Ask HN: Site feedback requested - OnsideKick.com - bdmorgan

After about 9 months of development with my co-founder, we launched OnsideKick.com today.  We plan to ramp up additional features and functionality over the summer and switch to a subscription service in August.  Would appreciate any and all feedback from the HN audience!<p>http://www.onsidekick.com
======
lauraannmorris
Curator idea is a cool one -- would def get me to visit, but prob not
subscribe.
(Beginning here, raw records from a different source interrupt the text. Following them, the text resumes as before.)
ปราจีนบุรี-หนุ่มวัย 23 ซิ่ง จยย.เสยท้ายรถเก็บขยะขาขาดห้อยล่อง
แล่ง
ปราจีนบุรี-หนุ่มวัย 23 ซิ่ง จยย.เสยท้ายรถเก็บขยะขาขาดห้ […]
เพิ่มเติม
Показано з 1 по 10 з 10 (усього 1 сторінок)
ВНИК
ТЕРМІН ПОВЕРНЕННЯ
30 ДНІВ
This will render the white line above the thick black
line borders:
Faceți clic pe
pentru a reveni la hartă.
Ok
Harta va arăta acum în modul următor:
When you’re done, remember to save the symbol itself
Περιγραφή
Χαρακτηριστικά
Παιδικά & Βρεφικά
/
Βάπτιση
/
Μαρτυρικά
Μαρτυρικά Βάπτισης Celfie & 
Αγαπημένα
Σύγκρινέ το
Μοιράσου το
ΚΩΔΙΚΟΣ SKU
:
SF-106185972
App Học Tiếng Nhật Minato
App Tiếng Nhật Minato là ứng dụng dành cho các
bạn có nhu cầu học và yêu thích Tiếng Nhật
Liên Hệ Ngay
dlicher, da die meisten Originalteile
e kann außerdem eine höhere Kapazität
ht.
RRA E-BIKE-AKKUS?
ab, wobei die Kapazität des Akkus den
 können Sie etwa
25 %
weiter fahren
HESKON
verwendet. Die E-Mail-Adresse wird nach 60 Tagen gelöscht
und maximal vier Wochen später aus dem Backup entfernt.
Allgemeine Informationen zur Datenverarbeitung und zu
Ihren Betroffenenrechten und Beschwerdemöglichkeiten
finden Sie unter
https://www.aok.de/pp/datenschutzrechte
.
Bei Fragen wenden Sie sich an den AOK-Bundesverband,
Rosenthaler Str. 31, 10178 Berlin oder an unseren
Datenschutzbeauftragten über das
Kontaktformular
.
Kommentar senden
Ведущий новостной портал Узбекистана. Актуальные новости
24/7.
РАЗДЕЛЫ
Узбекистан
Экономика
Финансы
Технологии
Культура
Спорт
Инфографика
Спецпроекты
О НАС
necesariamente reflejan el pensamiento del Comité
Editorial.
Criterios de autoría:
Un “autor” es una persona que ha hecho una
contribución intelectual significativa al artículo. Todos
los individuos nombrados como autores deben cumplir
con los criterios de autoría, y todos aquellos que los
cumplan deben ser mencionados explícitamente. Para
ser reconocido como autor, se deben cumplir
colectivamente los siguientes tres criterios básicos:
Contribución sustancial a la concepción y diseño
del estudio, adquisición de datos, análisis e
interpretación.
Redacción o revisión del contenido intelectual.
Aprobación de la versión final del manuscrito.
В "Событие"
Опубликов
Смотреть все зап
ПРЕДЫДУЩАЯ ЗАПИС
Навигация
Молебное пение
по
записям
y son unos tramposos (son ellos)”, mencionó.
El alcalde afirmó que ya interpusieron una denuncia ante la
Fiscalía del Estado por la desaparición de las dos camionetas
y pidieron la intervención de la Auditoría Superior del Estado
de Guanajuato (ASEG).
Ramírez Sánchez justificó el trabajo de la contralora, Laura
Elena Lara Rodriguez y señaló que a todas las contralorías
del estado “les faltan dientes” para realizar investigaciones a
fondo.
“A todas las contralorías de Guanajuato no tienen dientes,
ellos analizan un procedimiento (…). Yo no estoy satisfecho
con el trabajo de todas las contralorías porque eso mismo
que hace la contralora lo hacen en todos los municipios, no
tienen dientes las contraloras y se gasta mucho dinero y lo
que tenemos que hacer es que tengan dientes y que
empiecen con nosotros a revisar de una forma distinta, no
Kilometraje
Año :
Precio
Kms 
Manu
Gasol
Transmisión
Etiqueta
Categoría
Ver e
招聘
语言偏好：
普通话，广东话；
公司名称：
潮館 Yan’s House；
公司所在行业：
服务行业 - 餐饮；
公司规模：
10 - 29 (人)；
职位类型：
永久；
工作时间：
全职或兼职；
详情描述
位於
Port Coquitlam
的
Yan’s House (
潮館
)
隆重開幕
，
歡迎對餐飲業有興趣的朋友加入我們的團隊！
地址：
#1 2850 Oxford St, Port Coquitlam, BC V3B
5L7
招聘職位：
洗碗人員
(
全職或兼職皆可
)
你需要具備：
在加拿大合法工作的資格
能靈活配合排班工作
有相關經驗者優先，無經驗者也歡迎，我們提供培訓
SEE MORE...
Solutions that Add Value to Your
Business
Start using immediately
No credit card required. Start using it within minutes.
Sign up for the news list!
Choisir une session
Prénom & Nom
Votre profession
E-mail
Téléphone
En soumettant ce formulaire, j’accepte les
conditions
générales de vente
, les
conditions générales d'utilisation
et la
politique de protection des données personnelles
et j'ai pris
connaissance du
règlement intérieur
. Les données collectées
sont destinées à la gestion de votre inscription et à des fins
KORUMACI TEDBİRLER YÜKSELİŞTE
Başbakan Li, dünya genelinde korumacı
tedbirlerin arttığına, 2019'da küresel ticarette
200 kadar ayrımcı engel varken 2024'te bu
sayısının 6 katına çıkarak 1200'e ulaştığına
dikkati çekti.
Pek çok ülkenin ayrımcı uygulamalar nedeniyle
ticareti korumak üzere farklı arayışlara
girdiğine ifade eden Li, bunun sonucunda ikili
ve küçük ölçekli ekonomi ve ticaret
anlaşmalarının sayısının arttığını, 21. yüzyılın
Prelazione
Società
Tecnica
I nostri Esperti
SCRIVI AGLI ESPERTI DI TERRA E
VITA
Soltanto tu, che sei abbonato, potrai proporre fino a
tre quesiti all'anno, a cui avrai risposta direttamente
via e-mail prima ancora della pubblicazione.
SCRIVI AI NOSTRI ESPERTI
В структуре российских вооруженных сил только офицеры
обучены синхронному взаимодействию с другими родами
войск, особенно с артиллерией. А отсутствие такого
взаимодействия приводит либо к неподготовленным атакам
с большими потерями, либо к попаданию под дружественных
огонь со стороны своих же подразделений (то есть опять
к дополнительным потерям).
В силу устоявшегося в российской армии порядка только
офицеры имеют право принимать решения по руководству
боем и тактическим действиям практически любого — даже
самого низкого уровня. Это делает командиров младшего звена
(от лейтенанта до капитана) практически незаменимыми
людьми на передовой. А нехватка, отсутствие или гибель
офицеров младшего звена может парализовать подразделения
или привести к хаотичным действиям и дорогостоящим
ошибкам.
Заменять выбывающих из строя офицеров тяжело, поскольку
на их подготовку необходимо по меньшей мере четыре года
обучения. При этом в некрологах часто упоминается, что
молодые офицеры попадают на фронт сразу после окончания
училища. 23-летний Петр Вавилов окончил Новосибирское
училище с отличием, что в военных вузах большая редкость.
I second gabaix´s comment about refining the core value prop a bit
more.

For example: As an Alabama fan, I subscribe to TiderInsider because there´s a
perception that the guys that post on that forum are really "in the know" --
so I pay to get access to that early intel, tips, credible (and not-so-
credible) rumors, etc. from insiders with the program. Site doesnt look like
much, but you can get info there days/weeks before it hits mainstream outlets
like ESPN/SI.

------
tnorthcutt
Clickable: <http://www.onsidekick.com/>

2 Things I noticed right away:

1\. The pictures in the slider are ugly. Over-compressed, full of artifacts,
and in some cases distorted (resized incorrectly). If you're going to feature
pictures, use pretty pictures.

2\. The logo - you need a better one.

Cool idea. Not trying to be harsh, btw - just being blunt.

------
RexDixon
Looks promising. Just think the site needs a UI look soon. It seems kind of
cluttered, but since I'm a football fan, I don't mind for now. :)

------
gabaix
a couple of questions: \- what is the essential feature of this site? how can
you emphasize it more? \- could you describe your site in one-liner? "football
news curator" \- have you tested to football fans? would they urgently need it
compared to other football news sites?